Fin da quando sono iniziati i tavoli di confronto in ambito previdenziale tra governo e sindacati, le parti sociali hanno premuto su una flessibilità in uscita a 62 anni e sull’attuazione della quota 41 per tutti senza paletti e vincoli.
Una pensione di vecchiaia, quindi, al raggiungimento dei 62 anni ed una pensione anticipata con 41 anni di contributi, due misure che riformerebbero l’attuale legge Fornero.
Riforma pensioni
I prossimi incontri tra governo e parti sociali si avranno l’8 ed il 16 settembre ed in essi, senza ombra di dubbio, il governò sarà chiamato a sciogliere le riserve su queste due misure.
Il Messaggero, a tal proposito, anticipa quelle che potrebbero essere le mosse del governo in tal senso togliendo ogni speranza per l’attivazione della quota 41 per tutti.
Ancora speranze, però, ci sono per l’attuazione della flessibilità a 62 anni che, però, sarà vincolata a penalizzazioni per ogni anno di anticipo.

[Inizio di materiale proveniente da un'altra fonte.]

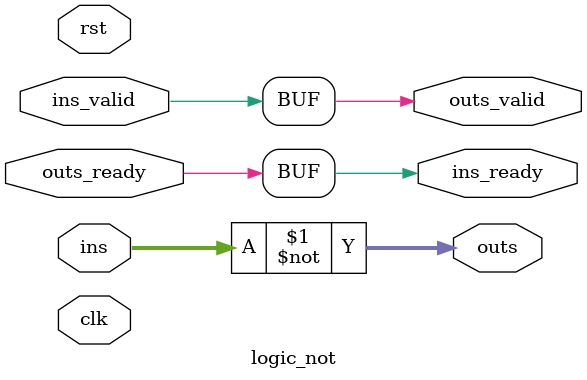
<source format=v>
`timescale 1ns/1ps
module logic_not #(
  parameter DATA_WIDTH = 32
)(
  input  clk,
  input  rst,
  // Input channel
  input  [DATA_WIDTH - 1 : 0] ins,
  input  ins_valid,
  output ins_ready,
  // Output channel
  output [DATA_WIDTH - 1 : 0] outs,
  output outs_valid,
  input  outs_ready
);
  assign outs = ~ins;
  assign outs_valid = ins_valid;
  assign ins_ready = outs_ready;

endmodule

</source>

Si è parlato anche di un ricalcolo interamente contributivo dell’assegno previdenziale ma in tal senso abbiamo la sicurezza che il governo incontrerebbe, senza alcuna ombra di dubbio, lo sbarramento da parte dei sindacati che ritegono la cosa troppo penalizzante.

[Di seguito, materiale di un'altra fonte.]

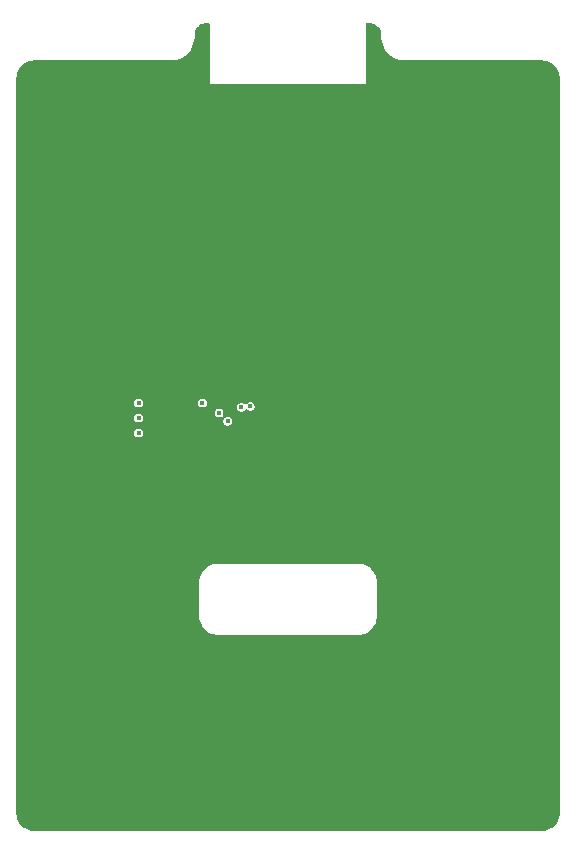
<source format=gbr>
%TF.GenerationSoftware,KiCad,Pcbnew,9.0.6*%
%TF.CreationDate,2026-01-17T11:58:25+01:00*%
%TF.ProjectId,peak,7065616b-2e6b-4696-9361-645f70636258,rev?*%
%TF.SameCoordinates,Original*%
%TF.FileFunction,Copper,L2,Inr*%
%TF.FilePolarity,Positive*%
%FSLAX46Y46*%
G04 Gerber Fmt 4.6, Leading zero omitted, Abs format (unit mm)*
G04 Created by KiCad (PCBNEW 9.0.6) date 2026-01-17 11:58:25*
%MOMM*%
%LPD*%
G01*
G04 APERTURE LIST*
%TA.AperFunction,ViaPad*%
%ADD10C,0.600000*%
%TD*%
%TA.AperFunction,ViaPad*%
%ADD11C,0.450000*%
%TD*%
G04 APERTURE END LIST*
D10*
%TO.N,GND*%
X200053100Y-124700001D03*
X200053100Y-125450001D03*
X200053100Y-127000001D03*
X188653100Y-129200001D03*
X187703100Y-126950001D03*
X187728100Y-124600001D03*
X187728100Y-122300001D03*
D11*
X223003100Y-76475001D03*
X205433100Y-80270001D03*
D10*
X191503100Y-92200001D03*
X195028100Y-82925001D03*
X190303100Y-99200001D03*
X208803100Y-91200001D03*
X188003100Y-99200001D03*
X223733100Y-77150001D03*
D11*
X203253100Y-81390001D03*
X209023100Y-82270001D03*
D10*
X193028100Y-82925001D03*
X195303100Y-89850001D03*
D11*
X208153100Y-83060001D03*
X204123100Y-80620001D03*
D10*
X192603100Y-99200001D03*
X190553100Y-80800001D03*
D11*
X207373100Y-83480001D03*
D10*
X223753100Y-80290001D03*
X195303100Y-85900001D03*
X225753100Y-127300001D03*
D11*
X204533100Y-83210001D03*
D10*
X195303100Y-87890001D03*
D11*
%TO.N,+3.3V*%
X201553100Y-95090001D03*
X205613100Y-95370001D03*
%TO.N,/MCU/FLASH_CS*%
X202963100Y-95935001D03*
X196153100Y-95090001D03*
%TO.N,/MCU/FLASH_WP*%
X196153100Y-97630001D03*
X203713100Y-96623001D03*
%TO.N,/MCU/FLASH_Q*%
X204853100Y-95440001D03*
X196153100Y-96360001D03*
%TD*%
%TA.AperFunction,Conductor*%
%TO.N,GND*%
G36*
X202146139Y-62920186D02*
G01*
X202191894Y-62972990D01*
X202203100Y-63024501D01*
X202203100Y-68100001D01*
X215403100Y-68100001D01*
X215403100Y-63024501D01*
X215405650Y-63015815D01*
X215404362Y-63006854D01*
X215415340Y-62982813D01*
X215422785Y-62957462D01*
X215429625Y-62951534D01*
X215433387Y-62943298D01*
X215455621Y-62929008D01*
X215475589Y-62911707D01*
X215486103Y-62909419D01*
X215492165Y-62905524D01*
X215527100Y-62900501D01*
X215694598Y-62900501D01*
X215705405Y-62900973D01*
X215735929Y-62903643D01*
X215862755Y-62914739D01*
X215884035Y-62918491D01*
X215923284Y-62929008D01*
X216031369Y-62957969D01*
X216051681Y-62965362D01*
X216189915Y-63029822D01*
X216208633Y-63040629D01*
X216333582Y-63128119D01*
X216350140Y-63142013D01*
X216457986Y-63249859D01*
X216471880Y-63266417D01*
X216559370Y-63391366D01*
X216570177Y-63410084D01*
X216634637Y-63548318D01*
X216642030Y-63568630D01*
X216681507Y-63715961D01*
X216685260Y-63737246D01*
X216699028Y-63894606D01*
X216699500Y-63905170D01*
X216699500Y-63965892D01*
X216699620Y-63966340D01*
X216699637Y-63974826D01*
X216699636Y-63974828D01*
X216699637Y-63974838D01*
X216699708Y-64012809D01*
X216699708Y-64012818D01*
X216699734Y-64027251D01*
X216699711Y-64027329D01*
X216700034Y-64209669D01*
X216700035Y-64209674D01*
X216734665Y-64469304D01*
X216734667Y-64469313D01*
X216802849Y-64722206D01*
X216903425Y-64964066D01*
X217034674Y-65190744D01*
X217111490Y-65290627D01*
X217193181Y-65396850D01*
X217194356Y-65398377D01*
X217194358Y-65398380D01*
X217227248Y-65431208D01*
X217379742Y-65583417D01*
X217587672Y-65742709D01*
X217814596Y-65873534D01*
X218056639Y-65973656D01*
X218309669Y-66041368D01*
X218569368Y-66075513D01*
X218700335Y-66075501D01*
X230237208Y-66075501D01*
X230298672Y-66075501D01*
X230307518Y-66075817D01*
X230507661Y-66090131D01*
X230525163Y-66092648D01*
X230716897Y-66134356D01*
X230733855Y-66139335D01*
X230917706Y-66207909D01*
X230917709Y-66207910D01*
X230933801Y-66215260D01*
X231106004Y-66309289D01*
X231120884Y-66318850D01*
X231277966Y-66436441D01*
X231291336Y-66448027D01*
X231430074Y-66586765D01*
X231441660Y-66600136D01*
X231559243Y-66757209D01*
X231568808Y-66772092D01*
X231662839Y-66944298D01*
X231670189Y-66960391D01*
X231738761Y-67144237D01*
X231743745Y-67161213D01*
X231785450Y-67352932D01*
X231787968Y-67370443D01*
X231802284Y-67570591D01*
X231802600Y-67579438D01*
X231802600Y-129820573D01*
X231802284Y-129829420D01*
X231787969Y-130029558D01*
X231785451Y-130047069D01*
X231743746Y-130238788D01*
X231738762Y-130255764D01*
X231670191Y-130439608D01*
X231662841Y-130455701D01*
X231568808Y-130627908D01*
X231559243Y-130642791D01*
X231441660Y-130799864D01*
X231430074Y-130813235D01*
X231291336Y-130951973D01*
X231277966Y-130963559D01*
X231120889Y-131081146D01*
X231106004Y-131090711D01*
X230933801Y-131184740D01*
X230917709Y-131192090D01*
X230733863Y-131260662D01*
X230716887Y-131265646D01*
X230525168Y-131307351D01*
X230507657Y-131309869D01*
X230393906Y-131318005D01*
X230307498Y-131324185D01*
X230298663Y-131324501D01*
X187307528Y-131324501D01*
X187298682Y-131324185D01*
X187276722Y-131322614D01*
X187098542Y-131309870D01*
X187081031Y-131307352D01*
X186889312Y-131265647D01*
X186872336Y-131260663D01*
X186688490Y-131192091D01*
X186672398Y-131184741D01*
X186500195Y-131090712D01*
X186485310Y-131081147D01*
X186328235Y-130963561D01*
X186314865Y-130951976D01*
X186176120Y-130813232D01*
X186164534Y-130799860D01*
X186046955Y-130642792D01*
X186037390Y-130627909D01*
X185943354Y-130455696D01*
X185936010Y-130439616D01*
X185867433Y-130255756D01*
X185862454Y-130238798D01*
X185820746Y-130047064D01*
X185818229Y-130029557D01*
X185803916Y-129829432D01*
X185803600Y-129820586D01*
X185803600Y-113148642D01*
X201302599Y-113148642D01*
X201302599Y-113307318D01*
X201333143Y-113519765D01*
X201333146Y-113519775D01*
X201393616Y-113725717D01*
X201482771Y-113920939D01*
X201482780Y-113920955D01*
X201598818Y-114101513D01*
X201739375Y-114263725D01*
X201901587Y-114404282D01*
X202082143Y-114520319D01*
X202082150Y-114520323D01*
X202277389Y-114609485D01*
X202483331Y-114669955D01*
X202483332Y-114669955D01*
X202483335Y-114669956D01*
X202546684Y-114679063D01*
X202695782Y-114700501D01*
X202695783Y-114700501D01*
X214876588Y-114700501D01*
X214876604Y-114700500D01*
X214910417Y-114700500D01*
X214910418Y-114700500D01*
X215122869Y-114669954D01*
X215233237Y-114637547D01*
X215328801Y-114609488D01*
X215328803Y-114609486D01*
X215328810Y-114609485D01*
X215435777Y-114560634D01*
X215524038Y-114520328D01*
X215524042Y-114520325D01*
X215524050Y-114520322D01*
X215704613Y-114404281D01*
X215866824Y-114263725D01*
X216007380Y-114101514D01*
X216123421Y-113920951D01*
X216123424Y-113920943D01*
X216123427Y-113920939D01*
X216212582Y-113725717D01*
X216212582Y-113725715D01*
X216212584Y-113725712D01*
X216273054Y-113519770D01*
X216303600Y-113307319D01*
X216303600Y-113200002D01*
X216303600Y-113134109D01*
X216303600Y-113134108D01*
X216303600Y-110134109D01*
X216303600Y-110126514D01*
X216303599Y-110126496D01*
X216303599Y-110092687D01*
X216303599Y-110092684D01*
X216273054Y-109880233D01*
X216212584Y-109674291D01*
X216212583Y-109674289D01*
X216212582Y-109674285D01*
X216123427Y-109479062D01*
X216123418Y-109479046D01*
X216007380Y-109298488D01*
X216007374Y-109298481D01*
X215866825Y-109136277D01*
X215866823Y-109136275D01*
X215704619Y-108995726D01*
X215704612Y-108995720D01*
X215524054Y-108879682D01*
X215524038Y-108879673D01*
X215328815Y-108790518D01*
X215122874Y-108730048D01*
X215122864Y-108730045D01*
X214931854Y-108702583D01*
X214910418Y-108699501D01*
X214910417Y-108699501D01*
X202854463Y-108699501D01*
X202854460Y-108699500D01*
X202803100Y-108699500D01*
X202695782Y-108699500D01*
X202483335Y-108730044D01*
X202483325Y-108730047D01*
X202277383Y-108790517D01*
X202082161Y-108879672D01*
X202082138Y-108879685D01*
X201901592Y-108995715D01*
X201901579Y-108995725D01*
X201739379Y-109136271D01*
X201739377Y-109136273D01*
X201598823Y-109298483D01*
X201598815Y-109298494D01*
X201482780Y-109479046D01*
X201482771Y-109479062D01*
X201393616Y-109674285D01*
X201333144Y-109880231D01*
X201302600Y-110092683D01*
X201302600Y-113148639D01*
X201302599Y-113148642D01*
X185803600Y-113148642D01*
X185803600Y-97580566D01*
X195777600Y-97580566D01*
X195777600Y-97679436D01*
X195803190Y-97774939D01*
X195852625Y-97860563D01*
X195922538Y-97930476D01*
X196008162Y-97979911D01*
X196103665Y-98005501D01*
X196103667Y-98005501D01*
X196202532Y-98005501D01*
X196202535Y-98005501D01*
X196298038Y-97979911D01*
X196383662Y-97930476D01*
X196453575Y-97860563D01*
X196503010Y-97774939D01*
X196528600Y-97679436D01*
X196528600Y-97580566D01*
X196503010Y-97485063D01*
X196453575Y-97399439D01*
X196383662Y-97329526D01*
X196298038Y-97280091D01*
X196202535Y-97254501D01*
X196103665Y-97254501D01*
X196008162Y-97280091D01*
X196008160Y-97280092D01*
X196008159Y-97280092D01*
X195922536Y-97329527D01*
X195852626Y-97399437D01*
X195803191Y-97485060D01*
X195803191Y-97485061D01*
X195803190Y-97485063D01*
X195777600Y-97580566D01*
X185803600Y-97580566D01*
X185803600Y-96310566D01*
X195777600Y-96310566D01*
X195777600Y-96409436D01*
X195803190Y-96504939D01*
X195852625Y-96590563D01*
X195922538Y-96660476D01*
X196008162Y-96709911D01*
X196103665Y-96735501D01*
X196103667Y-96735501D01*
X196202532Y-96735501D01*
X196202535Y-96735501D01*
X196298038Y-96709911D01*
X196383662Y-96660476D01*
X196453575Y-96590563D01*
X196463388Y-96573566D01*
X203337600Y-96573566D01*
X203337600Y-96672436D01*
X203363190Y-96767939D01*
X203412625Y-96853563D01*
X203482538Y-96923476D01*
X203568162Y-96972911D01*
X203663665Y-96998501D01*
X203663667Y-96998501D01*
X203762532Y-96998501D01*
X203762535Y-96998501D01*
X203858038Y-96972911D01*
X203943662Y-96923476D01*
X204013575Y-96853563D01*
X204063010Y-96767939D01*
X204088600Y-96672436D01*
X204088600Y-96573566D01*
X204063010Y-96478063D01*
X204013575Y-96392439D01*
X203943662Y-96322526D01*
X203858038Y-96273091D01*
X203762535Y-96247501D01*
X203663665Y-96247501D01*
X203568162Y-96273091D01*
X203568160Y-96273092D01*
X203568159Y-96273092D01*
X203482536Y-96322527D01*
X203412626Y-96392437D01*
X203363191Y-96478060D01*
X203363191Y-96478061D01*
X203363190Y-96478063D01*
X203337600Y-96573566D01*
X196463388Y-96573566D01*
X196503010Y-96504939D01*
X196528600Y-96409436D01*
X196528600Y-96310566D01*
X196503010Y-96215063D01*
X196453575Y-96129439D01*
X196383662Y-96059526D01*
X196298038Y-96010091D01*
X196202535Y-95984501D01*
X196103665Y-95984501D01*
X196008162Y-96010091D01*
X196008160Y-96010092D01*
X196008159Y-96010092D01*
X195922536Y-96059527D01*
X195852626Y-96129437D01*
X195803191Y-96215060D01*
X195803191Y-96215061D01*
X195803190Y-96215063D01*
X195777600Y-96310566D01*
X185803600Y-96310566D01*
X185803600Y-95885566D01*
X202587600Y-95885566D01*
X202587600Y-95984436D01*
X202613190Y-96079939D01*
X202662625Y-96165563D01*
X202732538Y-96235476D01*
X202818162Y-96284911D01*
X202913665Y-96310501D01*
X202913667Y-96310501D01*
X203012532Y-96310501D01*
X203012535Y-96310501D01*
X203108038Y-96284911D01*
X203193662Y-96235476D01*
X203263575Y-96165563D01*
X203313010Y-96079939D01*
X203338600Y-95984436D01*
X203338600Y-95885566D01*
X203313010Y-95790063D01*
X203263575Y-95704439D01*
X203193662Y-95634526D01*
X203108038Y-95585091D01*
X203012535Y-95559501D01*
X202913665Y-95559501D01*
X202818162Y-95585091D01*
X202818160Y-95585092D01*
X202818159Y-95585092D01*
X202732536Y-95634527D01*
X202662626Y-95704437D01*
X202613191Y-95790060D01*
X202613191Y-95790061D01*
X202613190Y-95790063D01*
X202587600Y-95885566D01*
X185803600Y-95885566D01*
X185803600Y-95040566D01*
X195777600Y-95040566D01*
X195777600Y-95139436D01*
X195803190Y-95234939D01*
X195852625Y-95320563D01*
X195922538Y-95390476D01*
X196008162Y-95439911D01*
X196103665Y-95465501D01*
X196103667Y-95465501D01*
X196202532Y-95465501D01*
X196202535Y-95465501D01*
X196298038Y-95439911D01*
X196383662Y-95390476D01*
X196453575Y-95320563D01*
X196503010Y-95234939D01*
X196528600Y-95139436D01*
X196528600Y-95040566D01*
X201177600Y-95040566D01*
X201177600Y-95139436D01*
X201203190Y-95234939D01*
X201252625Y-95320563D01*
X201322538Y-95390476D01*
X201408162Y-95439911D01*
X201503665Y-95465501D01*
X201503667Y-95465501D01*
X201602532Y-95465501D01*
X201602535Y-95465501D01*
X201698038Y-95439911D01*
X201783506Y-95390566D01*
X204477600Y-95390566D01*
X204477600Y-95489436D01*
X204503190Y-95584939D01*
X204503191Y-95584940D01*
X204503191Y-95584941D01*
X204512211Y-95600564D01*
X204552625Y-95670563D01*
X204622538Y-95740476D01*
X204708162Y-95789911D01*
X204803665Y-95815501D01*
X204803667Y-95815501D01*
X204902532Y-95815501D01*
X204902535Y-95815501D01*
X204998038Y-95789911D01*
X205083662Y-95740476D01*
X205153575Y-95670563D01*
X205156614Y-95665298D01*
X205207180Y-95617084D01*
X205275787Y-95603861D01*
X205340652Y-95629829D01*
X205351681Y-95639619D01*
X205382538Y-95670476D01*
X205468162Y-95719911D01*
X205563665Y-95745501D01*
X205563667Y-95745501D01*
X205662532Y-95745501D01*
X205662535Y-95745501D01*
X205758038Y-95719911D01*
X205843662Y-95670476D01*
X205913575Y-95600563D01*
X205963010Y-95514939D01*
X205988600Y-95419436D01*
X205988600Y-95320566D01*
X205963010Y-95225063D01*
X205913575Y-95139439D01*
X205843662Y-95069526D01*
X205758038Y-95020091D01*
X205662535Y-94994501D01*
X205563665Y-94994501D01*
X205468162Y-95020091D01*
X205468160Y-95020092D01*
X205468159Y-95020092D01*
X205382536Y-95069527D01*
X205312622Y-95139441D01*
X205309580Y-95144711D01*
X205259008Y-95192922D01*
X205190400Y-95206138D01*
X205125538Y-95180164D01*
X205114518Y-95170382D01*
X205083663Y-95139527D01*
X205083662Y-95139526D01*
X204998038Y-95090091D01*
X204902535Y-95064501D01*
X204803665Y-95064501D01*
X204708162Y-95090091D01*
X204708160Y-95090092D01*
X204708159Y-95090092D01*
X204622536Y-95139527D01*
X204552626Y-95209437D01*
X204503191Y-95295060D01*
X204503191Y-95295061D01*
X204503190Y-95295063D01*
X204477600Y-95390566D01*
X201783506Y-95390566D01*
X201783662Y-95390476D01*
X201853575Y-95320563D01*
X201903010Y-95234939D01*
X201928600Y-95139436D01*
X201928600Y-95040566D01*
X201903010Y-94945063D01*
X201853575Y-94859439D01*
X201783662Y-94789526D01*
X201698038Y-94740091D01*
X201602535Y-94714501D01*
X201503665Y-94714501D01*
X201408162Y-94740091D01*
X201408160Y-94740092D01*
X201408159Y-94740092D01*
X201322536Y-94789527D01*
X201252626Y-94859437D01*
X201203191Y-94945060D01*
X201203191Y-94945061D01*
X201203190Y-94945063D01*
X201177600Y-95040566D01*
X196528600Y-95040566D01*
X196503010Y-94945063D01*
X196453575Y-94859439D01*
X196383662Y-94789526D01*
X196298038Y-94740091D01*
X196202535Y-94714501D01*
X196103665Y-94714501D01*
X196008162Y-94740091D01*
X196008160Y-94740092D01*
X196008159Y-94740092D01*
X195922536Y-94789527D01*
X195852626Y-94859437D01*
X195803191Y-94945060D01*
X195803191Y-94945061D01*
X195803190Y-94945063D01*
X195777600Y-95040566D01*
X185803600Y-95040566D01*
X185803600Y-67579428D01*
X185803916Y-67570582D01*
X185818230Y-67370444D01*
X185818231Y-67370435D01*
X185820746Y-67352939D01*
X185862456Y-67161200D01*
X185867433Y-67144249D01*
X185936012Y-66960382D01*
X185943350Y-66944314D01*
X186037397Y-66772078D01*
X186046944Y-66757222D01*
X186164547Y-66600124D01*
X186176119Y-66586770D01*
X186314869Y-66448020D01*
X186328223Y-66436448D01*
X186485321Y-66318845D01*
X186500189Y-66309291D01*
X186672398Y-66215258D01*
X186688488Y-66207910D01*
X186872348Y-66139333D01*
X186889299Y-66134356D01*
X187081038Y-66092646D01*
X187098536Y-66090130D01*
X187298668Y-66075817D01*
X187307514Y-66075501D01*
X198976588Y-66075501D01*
X198976604Y-66075500D01*
X199031113Y-66075500D01*
X199031120Y-66075500D01*
X199291115Y-66041271D01*
X199544419Y-65973398D01*
X199786696Y-65873043D01*
X200013802Y-65741924D01*
X200221851Y-65582283D01*
X200407282Y-65396852D01*
X200566923Y-65188803D01*
X200698043Y-64961698D01*
X200798398Y-64719420D01*
X200866270Y-64466117D01*
X200900500Y-64206121D01*
X200900500Y-64075001D01*
X200900500Y-64009109D01*
X200900500Y-63905413D01*
X200900972Y-63894606D01*
X200906265Y-63834108D01*
X200914739Y-63737240D01*
X200918490Y-63715966D01*
X200957969Y-63568627D01*
X200965362Y-63548318D01*
X201029823Y-63410081D01*
X201040629Y-63391366D01*
X201128119Y-63266417D01*
X201142007Y-63249865D01*
X201249865Y-63142007D01*
X201266417Y-63128119D01*
X201391366Y-63040629D01*
X201410081Y-63029823D01*
X201548320Y-62965361D01*
X201568627Y-62957969D01*
X201715966Y-62918490D01*
X201737242Y-62914739D01*
X201869672Y-62903153D01*
X201894595Y-62900973D01*
X201905402Y-62900501D01*
X202079100Y-62900501D01*
X202146139Y-62920186D01*
G37*
%TD.AperFunction*%
%TD*%
M02*

</source>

La pensione a 62 anni con penalizzazioni per ogni anno di anticipo rispetto ai 67 anni, andrebbe a coprire i costi dell’anticipo poichè lo stesso ricadrebbe sul lavoratore e non sulle casse dello Stato.
Se la misura venisse approvata si potrebbe continuare ad accedere al pensionamento a 62 anni anche dopo la scadenza della quota 100 (anche se resta da capire con quanti anni di contributi sarebbe permesso).
La penalizzazione per ogni anno di anticipo sarebbe compresa tra il 2,8 ed il 3% e questo, di fatto significherebbe una penalizzazione del 15% por chi accede a 62 anni.